Painter Zao Wou-ki's life comes full circle
Dementia means the watercolours seen in a Hong Kong exhibition are likely to be Zao Wou-ki's final works, writes Fionnuala McHugh

He was a privileged child in 1920s China, the son of an indulgent banker and the grandson of a scholar who taught him calligraphy for two hours every day. In 1935, at the age of 15, he was enrolled at the School of Fine Arts in Hangzhou. When he was 27 he sailed for France from Hong Kong (then a 10-week voyage - he claimed to be the only passenger who didn't suffer seasickness). He arrived in Paris at 8am on April 1, 1948, and by that afternoon he was at the Louvre. He has lived in Europe ever since.
Zao Wou-ki, one of China's most esteemed living artists, is now 91. Last year, he moved from France to Switzerland, to the shores of Lake Geneva from where he can see Mont Blanc. The mountains and the water, apparently, remind him of the China he knew long ago. He has dementia, however, and his artistic life-work is over.

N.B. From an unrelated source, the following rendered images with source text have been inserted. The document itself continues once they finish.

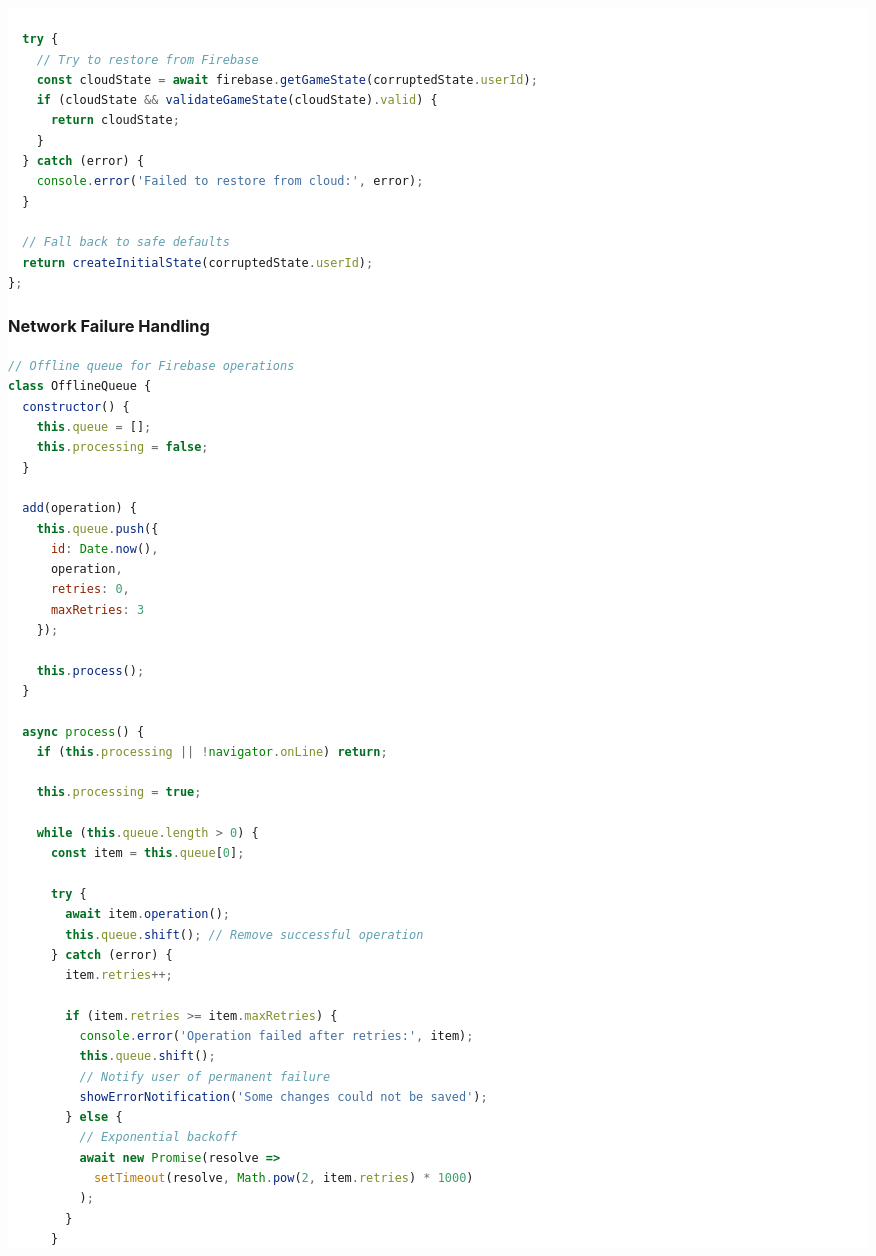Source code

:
 ```javascript
  
  try {
    // Try to restore from Firebase
    const cloudState = await firebase.getGameState(corruptedState.userId);
    if (cloudState && validateGameState(cloudState).valid) {
      return cloudState;
    }
  } catch (error) {
    console.error('Failed to restore from cloud:', error);
  }
  
  // Fall back to safe defaults
  return createInitialState(corruptedState.userId);
};
```

### Network Failure Handling

```javascript
// Offline queue for Firebase operations
class OfflineQueue {
  constructor() {
    this.queue = [];
    this.processing = false;
  }
  
  add(operation) {
    this.queue.push({
      id: Date.now(),
      operation,
      retries: 0,
      maxRetries: 3
    });
    
    this.process();
  }
  
  async process() {
    if (this.processing || !navigator.onLine) return;
    
    this.processing = true;
    
    while (this.queue.length > 0) {
      const item = this.queue[0];
      
      try {
        await item.operation();
        this.queue.shift(); // Remove successful operation
      } catch (error) {
        item.retries++;
        
        if (item.retries >= item.maxRetries) {
          console.error('Operation failed after retries:', item);
          this.queue.shift();
          // Notify user of permanent failure
          showErrorNotification('Some changes could not be saved');
        } else {
          // Exponential backoff
          await new Promise(resolve => 
            setTimeout(resolve, Math.pow(2, item.retries) * 1000)
          );
        }
      }
```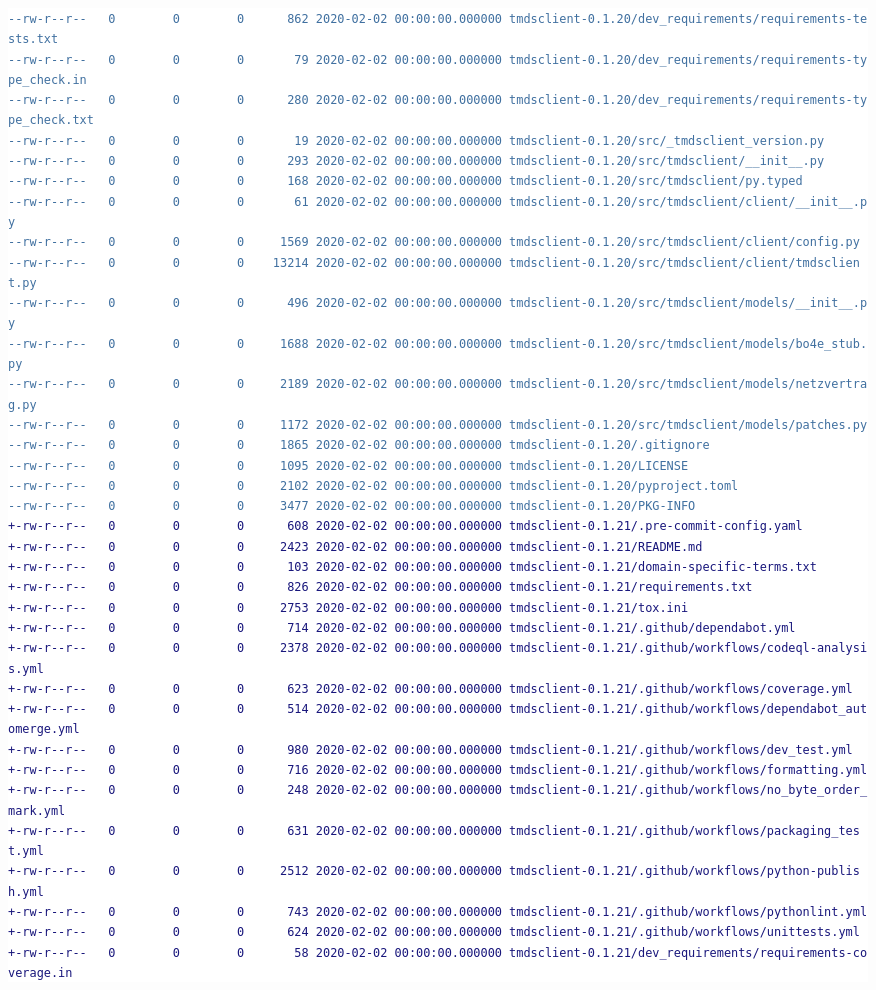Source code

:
 ```diff
--rw-r--r--   0        0        0      862 2020-02-02 00:00:00.000000 tmdsclient-0.1.20/dev_requirements/requirements-tests.txt
--rw-r--r--   0        0        0       79 2020-02-02 00:00:00.000000 tmdsclient-0.1.20/dev_requirements/requirements-type_check.in
--rw-r--r--   0        0        0      280 2020-02-02 00:00:00.000000 tmdsclient-0.1.20/dev_requirements/requirements-type_check.txt
--rw-r--r--   0        0        0       19 2020-02-02 00:00:00.000000 tmdsclient-0.1.20/src/_tmdsclient_version.py
--rw-r--r--   0        0        0      293 2020-02-02 00:00:00.000000 tmdsclient-0.1.20/src/tmdsclient/__init__.py
--rw-r--r--   0        0        0      168 2020-02-02 00:00:00.000000 tmdsclient-0.1.20/src/tmdsclient/py.typed
--rw-r--r--   0        0        0       61 2020-02-02 00:00:00.000000 tmdsclient-0.1.20/src/tmdsclient/client/__init__.py
--rw-r--r--   0        0        0     1569 2020-02-02 00:00:00.000000 tmdsclient-0.1.20/src/tmdsclient/client/config.py
--rw-r--r--   0        0        0    13214 2020-02-02 00:00:00.000000 tmdsclient-0.1.20/src/tmdsclient/client/tmdsclient.py
--rw-r--r--   0        0        0      496 2020-02-02 00:00:00.000000 tmdsclient-0.1.20/src/tmdsclient/models/__init__.py
--rw-r--r--   0        0        0     1688 2020-02-02 00:00:00.000000 tmdsclient-0.1.20/src/tmdsclient/models/bo4e_stub.py
--rw-r--r--   0        0        0     2189 2020-02-02 00:00:00.000000 tmdsclient-0.1.20/src/tmdsclient/models/netzvertrag.py
--rw-r--r--   0        0        0     1172 2020-02-02 00:00:00.000000 tmdsclient-0.1.20/src/tmdsclient/models/patches.py
--rw-r--r--   0        0        0     1865 2020-02-02 00:00:00.000000 tmdsclient-0.1.20/.gitignore
--rw-r--r--   0        0        0     1095 2020-02-02 00:00:00.000000 tmdsclient-0.1.20/LICENSE
--rw-r--r--   0        0        0     2102 2020-02-02 00:00:00.000000 tmdsclient-0.1.20/pyproject.toml
--rw-r--r--   0        0        0     3477 2020-02-02 00:00:00.000000 tmdsclient-0.1.20/PKG-INFO
+-rw-r--r--   0        0        0      608 2020-02-02 00:00:00.000000 tmdsclient-0.1.21/.pre-commit-config.yaml
+-rw-r--r--   0        0        0     2423 2020-02-02 00:00:00.000000 tmdsclient-0.1.21/README.md
+-rw-r--r--   0        0        0      103 2020-02-02 00:00:00.000000 tmdsclient-0.1.21/domain-specific-terms.txt
+-rw-r--r--   0        0        0      826 2020-02-02 00:00:00.000000 tmdsclient-0.1.21/requirements.txt
+-rw-r--r--   0        0        0     2753 2020-02-02 00:00:00.000000 tmdsclient-0.1.21/tox.ini
+-rw-r--r--   0        0        0      714 2020-02-02 00:00:00.000000 tmdsclient-0.1.21/.github/dependabot.yml
+-rw-r--r--   0        0        0     2378 2020-02-02 00:00:00.000000 tmdsclient-0.1.21/.github/workflows/codeql-analysis.yml
+-rw-r--r--   0        0        0      623 2020-02-02 00:00:00.000000 tmdsclient-0.1.21/.github/workflows/coverage.yml
+-rw-r--r--   0        0        0      514 2020-02-02 00:00:00.000000 tmdsclient-0.1.21/.github/workflows/dependabot_automerge.yml
+-rw-r--r--   0        0        0      980 2020-02-02 00:00:00.000000 tmdsclient-0.1.21/.github/workflows/dev_test.yml
+-rw-r--r--   0        0        0      716 2020-02-02 00:00:00.000000 tmdsclient-0.1.21/.github/workflows/formatting.yml
+-rw-r--r--   0        0        0      248 2020-02-02 00:00:00.000000 tmdsclient-0.1.21/.github/workflows/no_byte_order_mark.yml
+-rw-r--r--   0        0        0      631 2020-02-02 00:00:00.000000 tmdsclient-0.1.21/.github/workflows/packaging_test.yml
+-rw-r--r--   0        0        0     2512 2020-02-02 00:00:00.000000 tmdsclient-0.1.21/.github/workflows/python-publish.yml
+-rw-r--r--   0        0        0      743 2020-02-02 00:00:00.000000 tmdsclient-0.1.21/.github/workflows/pythonlint.yml
+-rw-r--r--   0        0        0      624 2020-02-02 00:00:00.000000 tmdsclient-0.1.21/.github/workflows/unittests.yml
+-rw-r--r--   0        0        0       58 2020-02-02 00:00:00.000000 tmdsclient-0.1.21/dev_requirements/requirements-coverage.in
```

"He started to feel diminished and, two years ago, it was almost done," says Philippe Koutouzis, director of Feast Projects, which is staging an exhibition of Zao's last watercolours.

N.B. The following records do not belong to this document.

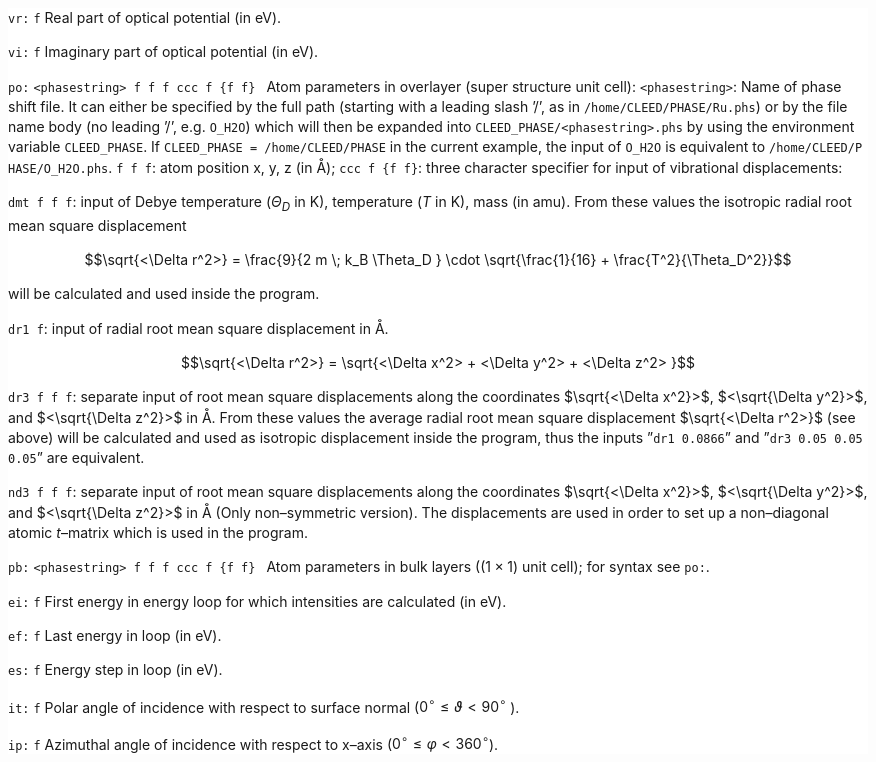 `vr:` `f`
Real part of optical potential (in eV).

`vi:` `f`
Imaginary part of optical potential (in eV).

`po:` `<phasestring> f f f ccc f {f f} `
Atom parameters in overlayer (super structure unit cell):
`<phasestring>`: Name of phase shift file. It can either be specified by the full path (starting with a leading slash ’/’, as in `/home/CLEED/PHASE/Ru.phs`) or by the file name body (no leading ’/’, e.g. `O_H2O`) which will then be expanded into `CLEED_PHASE/<phasestring>.phs` by using the environment variable `CLEED_PHASE`. If `CLEED_PHASE = /home/CLEED/PHASE` in the current example, the input of `O_H2O` is equivalent to `/home/CLEED/PHASE/O_H2O.phs`.
`f f f`: atom position x, y, z (in Å);
`ccc f {f f}`: three character specifier for input of vibrational displacements:



`dmt f f f`: input of Debye temperature ($\Theta_D$ in K), temperature ($T$ in K), mass (in amu). From these values the isotropic radial root mean square displacement
``` math
\sqrt{<\Delta r^2>} = \frac{9}{2  m \; k_B \Theta_D } \cdot
                        \sqrt{\frac{1}{16} + \frac{T^2}{\Theta_D^2}}
```
will be calculated and used inside the program.

`dr1 f`: input of radial root mean square displacement in Å.
``` math
\sqrt{<\Delta r^2>} = \sqrt{<\Delta x^2> + <\Delta y^2> + <\Delta z^2> }
```

`dr3 f f f`: separate input of root mean square displacements along the coordinates $\sqrt{<\Delta x^2}>$, $<\sqrt{\Delta y^2}>$, and $<\sqrt{\Delta z^2}>$ in Å. From these values the average radial root mean square displacement $\sqrt{<\Delta r^2>}$ (see above) will be calculated and used as isotropic displacement inside the program, thus the inputs ”`dr1 0.0866`” and ”`dr3 0.05 0.05 0.05`” are equivalent.

`nd3 f f f`: separate input of root mean square displacements along the coordinates $\sqrt{<\Delta x^2}>$, $<\sqrt{\Delta y^2}>$, and $<\sqrt{\Delta z^2}>$ in Å (Only non–symmetric version). The displacements are used in order to set up a non–diagonal atomic $t$–matrix which is used in the program.



`pb:` `<phasestring> f f f ccc f {f f} `
Atom parameters in bulk layers ($(1\times 1)$ unit cell); for syntax see `po:`.

`ei:` `f`
First energy in energy loop for which intensities are calculated (in eV).

`ef:` `f`
Last energy in loop (in eV).

`es:` `f`
Energy step in loop (in eV).

`it:` `f`
Polar angle of incidence with respect to surface normal ($0^\circ \leq \vartheta < 90^\circ$ ).

`ip:` `f`
Azimuthal angle of incidence with respect to x–axis ($0^\circ \leq \varphi < 360^\circ$).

Earlier this year, Zao's son by his first marriage, Zao Jialing, went to the French legal system with accusations concerning Zao's third wife, Francoise Marquet, whom his father married in 1977. The issue touched on Zao's mental abilities (a medical report produced in court stated that his "higher functions" had been decreasing over the past six or seven years) and control of his works. Although Zao still owns both his house in Paris and his medieval fortified residence - as befits a descendant of a Song emperor - at Fontainebleau, the court couldn't rule on the mental capacity of a non-resident.
Koutouzis, who met Zao in the 1990s, has little patience with such shenanigans. "In the 17 years I've known Zao Wou-ki, I was at his house often and I've seen the son four times," he states dismissively. "Zao Wou-ki's been to Switzerland for long stays before. It's not like it was a kidnapping. I was with him and his wife this summer, and he recognised me twice in that week, he laughed, he'd put on colour and weight. He's much, much better there."

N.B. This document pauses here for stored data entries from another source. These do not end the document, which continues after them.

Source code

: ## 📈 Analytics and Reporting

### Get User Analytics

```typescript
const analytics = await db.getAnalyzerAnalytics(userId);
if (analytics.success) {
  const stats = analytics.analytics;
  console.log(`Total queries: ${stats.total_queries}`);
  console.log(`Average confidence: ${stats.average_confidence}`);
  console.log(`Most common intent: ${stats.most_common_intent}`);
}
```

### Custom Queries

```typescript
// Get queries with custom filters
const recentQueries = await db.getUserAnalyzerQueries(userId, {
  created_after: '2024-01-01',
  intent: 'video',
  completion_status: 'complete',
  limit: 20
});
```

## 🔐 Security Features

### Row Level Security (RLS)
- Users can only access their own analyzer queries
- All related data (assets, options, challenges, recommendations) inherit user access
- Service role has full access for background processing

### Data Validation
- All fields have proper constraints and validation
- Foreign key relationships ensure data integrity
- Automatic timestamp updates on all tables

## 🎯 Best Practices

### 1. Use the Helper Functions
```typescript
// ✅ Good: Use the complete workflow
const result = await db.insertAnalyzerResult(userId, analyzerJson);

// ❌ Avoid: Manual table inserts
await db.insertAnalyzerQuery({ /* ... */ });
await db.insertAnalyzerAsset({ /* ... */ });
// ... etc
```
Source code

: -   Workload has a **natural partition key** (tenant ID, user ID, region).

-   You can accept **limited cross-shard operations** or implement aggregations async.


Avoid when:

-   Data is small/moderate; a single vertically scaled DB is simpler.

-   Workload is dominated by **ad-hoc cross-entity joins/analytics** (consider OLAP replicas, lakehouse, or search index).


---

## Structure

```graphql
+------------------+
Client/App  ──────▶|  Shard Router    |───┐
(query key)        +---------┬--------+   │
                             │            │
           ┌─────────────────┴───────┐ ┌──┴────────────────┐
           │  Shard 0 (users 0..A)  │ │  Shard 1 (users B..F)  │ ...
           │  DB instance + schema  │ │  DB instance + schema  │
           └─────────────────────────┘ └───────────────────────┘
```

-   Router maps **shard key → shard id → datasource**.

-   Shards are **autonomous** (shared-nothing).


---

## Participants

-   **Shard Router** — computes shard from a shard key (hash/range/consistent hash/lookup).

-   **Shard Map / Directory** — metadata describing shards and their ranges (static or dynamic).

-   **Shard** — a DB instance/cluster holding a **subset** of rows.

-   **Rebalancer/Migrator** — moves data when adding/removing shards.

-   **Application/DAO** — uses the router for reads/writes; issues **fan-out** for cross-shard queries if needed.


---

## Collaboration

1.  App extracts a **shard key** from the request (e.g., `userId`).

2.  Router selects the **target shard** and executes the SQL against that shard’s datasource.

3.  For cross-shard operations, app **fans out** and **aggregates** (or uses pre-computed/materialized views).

The 15 watercolours in the show, painted between 2004 and 2009, have been handpicked by Koutouzis from the artist's studio and he is, understandably, a little touchy about any suggestions that some might be substandard. (Asked to describe Marquet - who is reported as saying the Swiss move was for "medical and financial reasons" - he replies, "Passionate. Careful. Tough. We get along because I'm a bit like that.") A mild observation about an unremarkable depiction of flowers in the selection doesn't go down well: "Then you don't know his work - it is his hand. None of these works were done when he had the mental problem. I would never take works that are not fully realised. Yes, probably he was sliding, yes, he was older … But he was completely free, his sense of colour and his sense of space belonged to him."